FOR sheer inspiration look no further than dance teacher Barbara Peters.

On Sunday, dancers and young performers will pack the Lawrence Batley Theatre to celebrate Barbara’s 50 years as a leading dance teacher.

Barbara has taught generations of dancers and is delighted to be seeing daughters of former students now coming for classes.

Today, even after half a century of teaching, Barbara still gets the same buzz from working with young people and from seeing them have fun.

She has had many individual successes with dancers going on to top dance academies and into the dance world as professionals.

But she clearly gets as much joy from seeing many others enjoy dance for the delight of expressing themselves, of building their confidence and feeling fitter.

And that is what Sunday’s two performances at the LBT will be about, having fun with dance.

At the afternoon show, the younger pupils from the Barbara Peters School of Dance will be going through their paces and showing just what a great time they have with their teachers.

The evening performance will see older students showing off some of the many dance styles from the school including formal ballet, theatre dance, contemporary, street dance and jazz dance.

Performers from Barbara’s Razz Theatre School will pack dance, drama and acting skills into songs from the shows.

What audiences see will be a tribute to Barbara and to the strong team of young dancing staff that she has around her.

There will be more than 100 young people aged from two to 22 involved in the show. It has been choreographed by Candida Wilman, who has worked with Barbara for 19 years.

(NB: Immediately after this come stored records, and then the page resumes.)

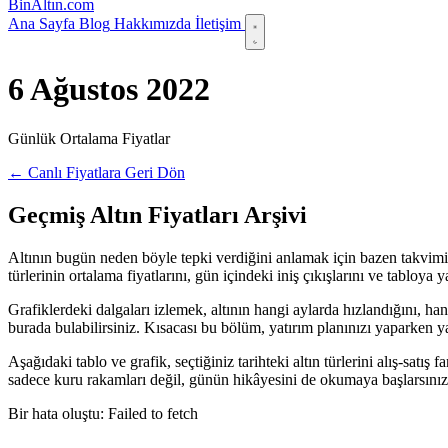
Bin
Altın
.com
Ana Sayfa
Blog
Hakkımızda
İletişim
6 Ağustos 2022
Günlük Ortalama Fiyatlar
← Canlı Fiyatlara Geri Dön
Geçmiş Altın Fiyatları Arşivi
Altının bugün neden böyle tepki verdiğini anlamak için bazen takvimi 
türlerinin ortalama fiyatlarını, gün içindeki iniş çıkışlarını ve tabloy
Grafiklerdeki dalgaları izlemek, altının hangi aylarda hızlandığını, ha
burada bulabilirsiniz. Kısacası bu bölüm, yatırım planınızı yaparken yanı
Aşağıdaki tablo ve grafik, seçtiğiniz tarihteki altın türlerini alış-satı
sadece kuru rakamları değil, günün hikâyesini de okumaya başlarsınız
Bir hata oluştu: Failed to fetch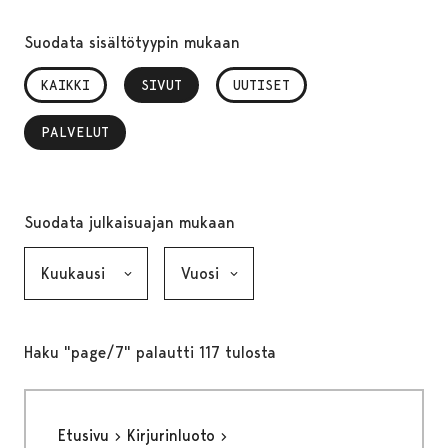
Suodata sisältötyypin mukaan
KAIKKI
SIVUT
, VALITTU
UUTISET
PALVELUT
, VALITTU
Suodata julkaisuajan mukaan
Kuukausi, valinta lähettää lomakkeen
Vuosi, valinta lähettää lomakkeen
Haku "page/7" palautti 117 tulosta
Etusivu
Kirjurinluoto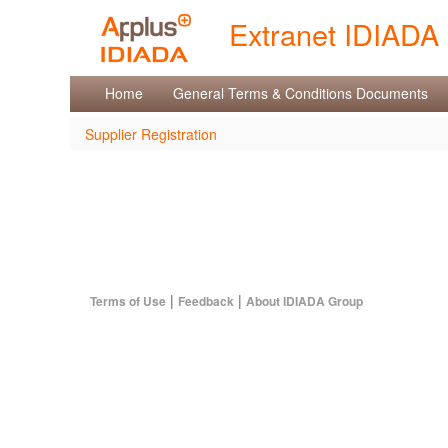
Saut au contenu
Extranet IDIADA
Supplier Registration
Home
General Terms & Conditions Documents
Supplier Registration
|
|
Terms of Use
Feedback
About IDIADA Group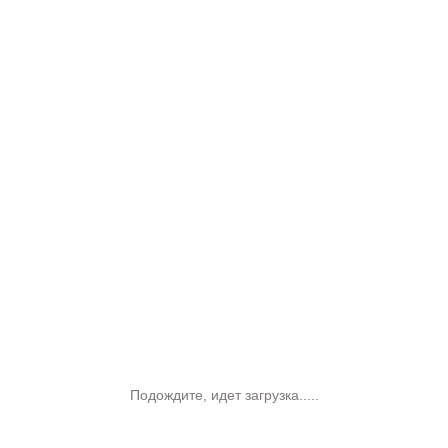
Подождите, идет загрузка.....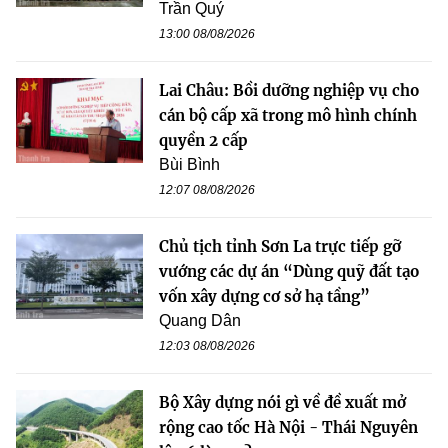
Trần Quý
13:00 08/08/2026
Lai Châu: Bồi dưỡng nghiệp vụ cho
cán bộ cấp xã trong mô hình chính
quyền 2 cấp
Bùi Bình
12:07 08/08/2026
Chủ tịch tỉnh Sơn La trực tiếp gỡ
vướng các dự án “Dùng quỹ đất tạo
vốn xây dựng cơ sở hạ tầng”
Quang Dân
12:03 08/08/2026
Bộ Xây dựng nói gì về đề xuất mở
rộng cao tốc Hà Nội - Thái Nguyên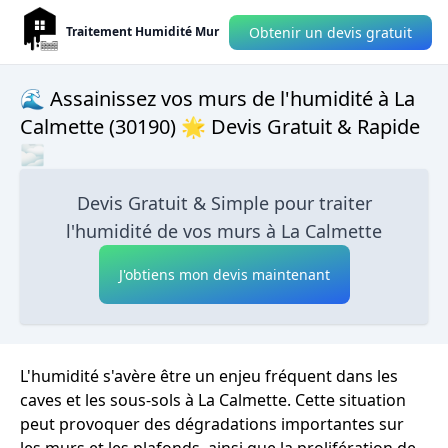
Obtenir un devis gratuit
Traitement Humidité Mur
🌊 Assainissez vos murs de l'humidité à La
Calmette (30190) 🌟 Devis Gratuit & Rapide
🌫
Devis Gratuit & Simple pour traiter
l'humidité de vos murs à La Calmette
J'obtiens mon devis maintenant
L'humidité s'avère être un enjeu fréquent dans les
caves et les sous-sols à La Calmette. Cette situation
peut provoquer des dégradations importantes sur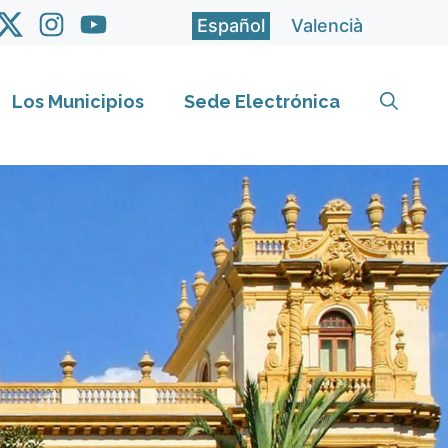
Español
Valencià
Los Municipios
Sede Electrónica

Barbara started her school in Meltham in the very early days of her teaching career.

“We moved to Huddersfield in 1964 into the town centre premises that we are still in, in Market Walk. We have been in the same premises for 45 years and I’ve been teaching in Huddersfield for 50,” said Barbara.

“I started in my mum’s front room in Marsh when I was about 15. My mum said that I started dancing when I was very little, probably two or three years old. I did acrobatic dancing and always wanted to do ballet.

“I went to someone called Joan Broomhall for lessons when I was nine. And I also went to Marie Habron, a dance teacher who coincidentally was in Market Walk near to where I am now.

“I was so keen on ballet and it came so easily to me that I did all five Royal Academy exams in three years.”

Barbara has turned her dream of teaching and having her own school into a big success story that continues to run and run.

These days she prefers to manage the business, mentoring students and her teaching colleagues and ensuring that the Barbara Peters’ style of working hard and having fun with dance continues.

“I decided that I needed to employ energetic young people to do more of the hands on teaching these days.

“Candida has been with me for a long time and does a wonderful job.”

And when this summer Barbara started to look for another teacher who was Royal Academy qualified, she found fate taking a hand.

“I came across this young teacher called Jane Priestley. She qualified recently but on the same course on exactly the same day that I did in 1959.

“Jane has now joined us to teach classical ballet. That was the missing piece in the jigsaw when it comes to our teaching strength.”

Big shows at the LBT have become part of the calendar for Barbara and her dancers. But this year’s will be extra special.

“I’m really looking forward to sitting in the audience and enjoying the performance.”

The two shows will raise money for the West Yorkshire Forget Me Not Trust, a charity which has become close to Barbara’s heart and which she continues to support.

As for the future, neither Barbara or the school will rest on their laurels.

“The next big thing is that we are expanding into Halifax as part of the Baby Ballet which my daughter Claire already runs.”

Budding young dancers from Huddersfield and now Halifax will continue to been inspired by a teacher who has literally got thousands of youngsters up and dancing.